Abigail Woods Abigail Woods | December 8, 2022 | Feature
PHOTO BY JUSTIN PATTERSON
Melissa Saint-Amand (@msaintamand) is making her mark in the acting industry as she takes over the screen in numerous roles. From Ozark to The Premise, Saint-Amand is just getting started–Watch out, Atlanta.
Tell us a little bit about your childhood. What got you into acting and theater growing up?
I was an incredibly shy child so my parents enrolled me in a theater camp, the Springer Theatre Academy, when I was about 10 years old to try to get me to open up. Unfortunately for them, it worked a little too well and I fell in love with acting.
How and when did you begin to break into the industry and what was that experience like for you?
I didn’t try to break into the film industry until after I had graduated college. I had planned to go to New York to pursue a career in theater, but once I was there, I quickly realized how difficult it was to do theater if you didn’t sing or dance, so I decided to pivot. I had a difficult time finding representation in New York and heard through the grapevine about the Southeast film industry. It was a bit of a leap of faith at the time, but it paid off because once I got to Atlanta, my career started taking off.

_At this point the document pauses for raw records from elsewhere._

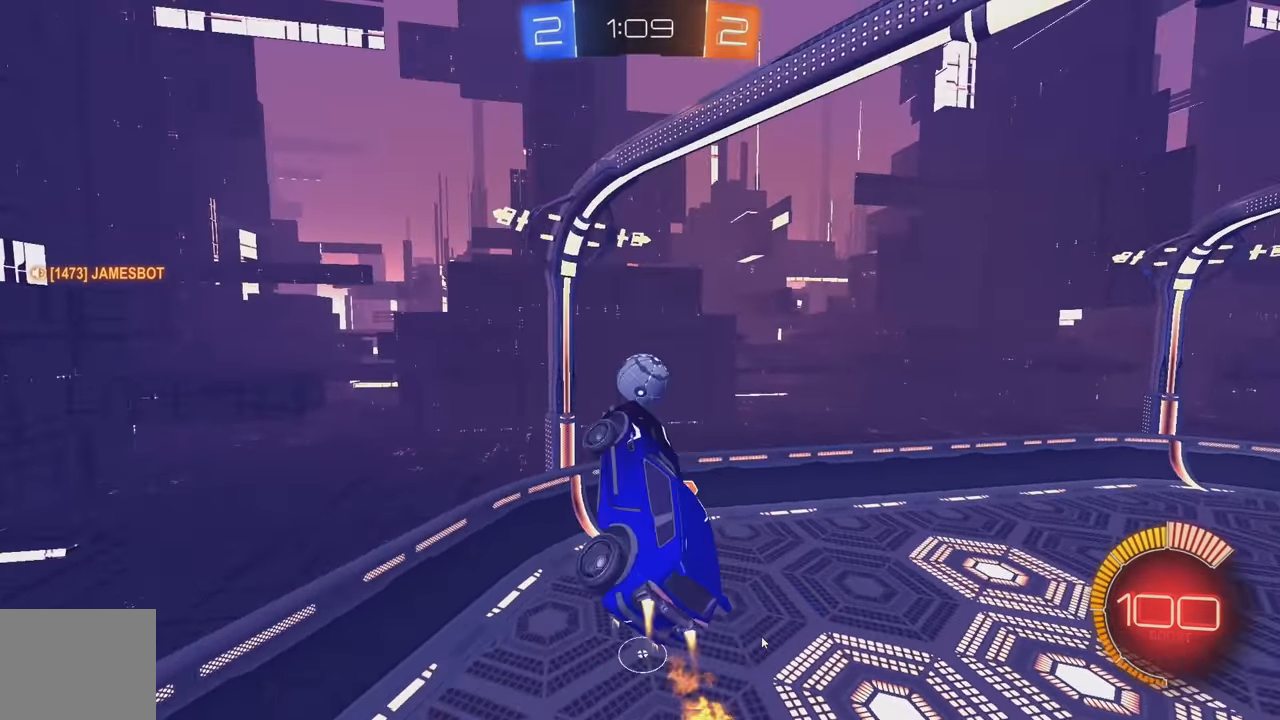
{"dt_ms": 500, "buttons": ["B"], "left_stick": "up-left", "events": [[33, "left_stick", "down-left"], [50, "L1", "down"], [216, "L1", "up"], [383, "left_stick", "up-left"]]}
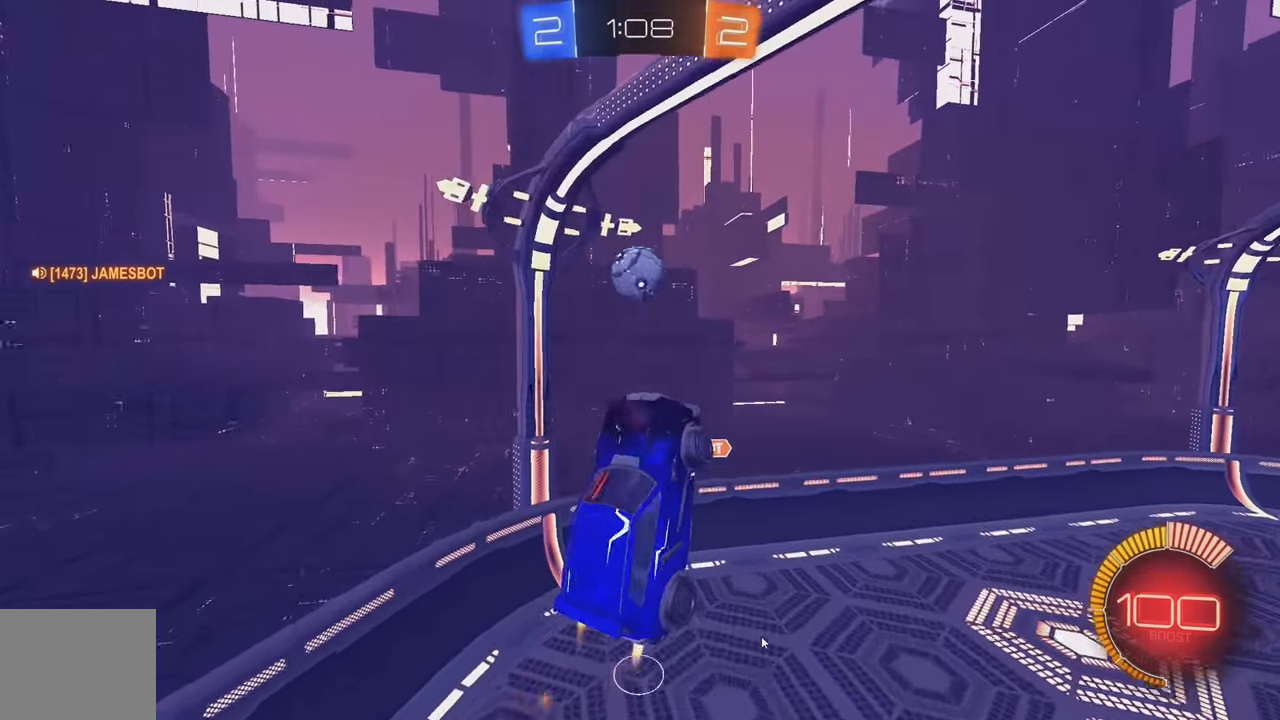
{"dt_ms": 500, "buttons": ["B"], "left_stick": "right", "events": [[50, "left_stick", "center"], [116, "left_stick", "left"], [400, "left_stick", "right"]]}
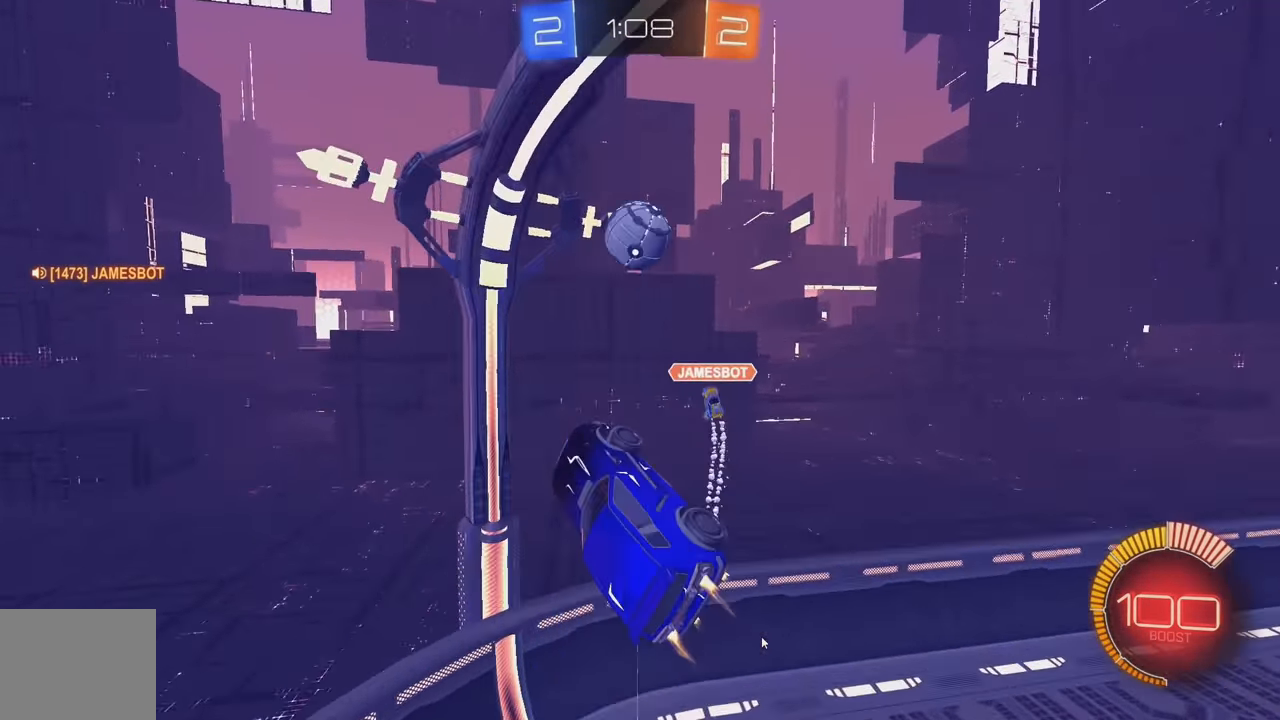
{"dt_ms": 500, "buttons": ["B"], "left_stick": "left", "events": [[33, "left_stick", "down-right"], [216, "B", "up"], [266, "left_stick", "up-left"], [283, "B", "down"], [350, "left_stick", "left"]]}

You’ve played roles in a number of television shows, including Alicia on The Resident, Emily on NCIS: New Orleans and Vanessa on The Premise. Tell us a little about those experiences and what it took to obtain these esteemed roles.
I am fortunate to have a wonderful agent and manager who I truly credit my career to; without their belief in me, I would not be where I am today. All three characters I actually booked off of self-tapes. I remember when I first got into the industry, everyone told me it was virtually impossible to book off of tape, but after the pandemic, self-tapes are the industry standard.
PHOTO BY JUSTIN PATTERSON
You are best known for your breakout role as Jade on Netflix’s Ozark. What was that experience like?
Playing Jade on Ozark is perhaps the scariest thing I have ever done in my life, but has been a truly incredible experience. Not everyone gets the opportunity to work on a show the caliber of Ozark, and I feel really lucky to get to watch some of the best actors alive right now. There is truly no better master class.
On Netflix’s Ozark, what does a day on the job look like?
Call times vary, but often I have to be on set pretty early so I usually make sure I have clothes laid out and stuff ready to go the night before so I can just roll out of bed, make some coffee and head straight to set without too much effort. Being warmed up and ready to go as soon as you get there is pretty important because you never know how fast everything is going to go once you arrive, so I usually do some tongue twisters and run lines in my car on the way. Once I get to set, I grab some breakfast and, shamefully, another coffee. After hair and makeup, I like to run lines again until someone comes and takes me to set. Ozark is one of the friendliest sets I have ever worked on and it is always a pleasure to be there.
Do you have any best practices or routines? How do you get yourself prepared to embody the role of a character?
Like I said before, warming up vocals and moving my body is very important to me. Naturally, I am always nervous before a day of work because I want to do a good job, and movement and meditation always help ease my nerves. When I am in my trailer, I prefer to be reviewing my scenes and I often bring a character journal and spend time journaling as my character.
When you’re not working, what do you enjoy doing around Atlanta?
I am lucky enough to live right by the Atlanta BeltLine and spend a lot of time walking and biking along there. I often recommend the BeltLine to visitors because it runs through so many different neighborhoods and has access to Ponce City Market, Krog Street Market and Piedmont Park. I recently became a volunteer at the Georgia Aquarium and highly recommend it to anyone in town visiting. It is one of the world’s largest aquariums and is highly dedicated to ocean conservation and research.
Finally, what advice would you give to young, aspiring actors hoping to make it in the acting industry?
I would tell them to be patient. No career is successful overnight; it takes years of hard work and dedication. The acting industry is no exception.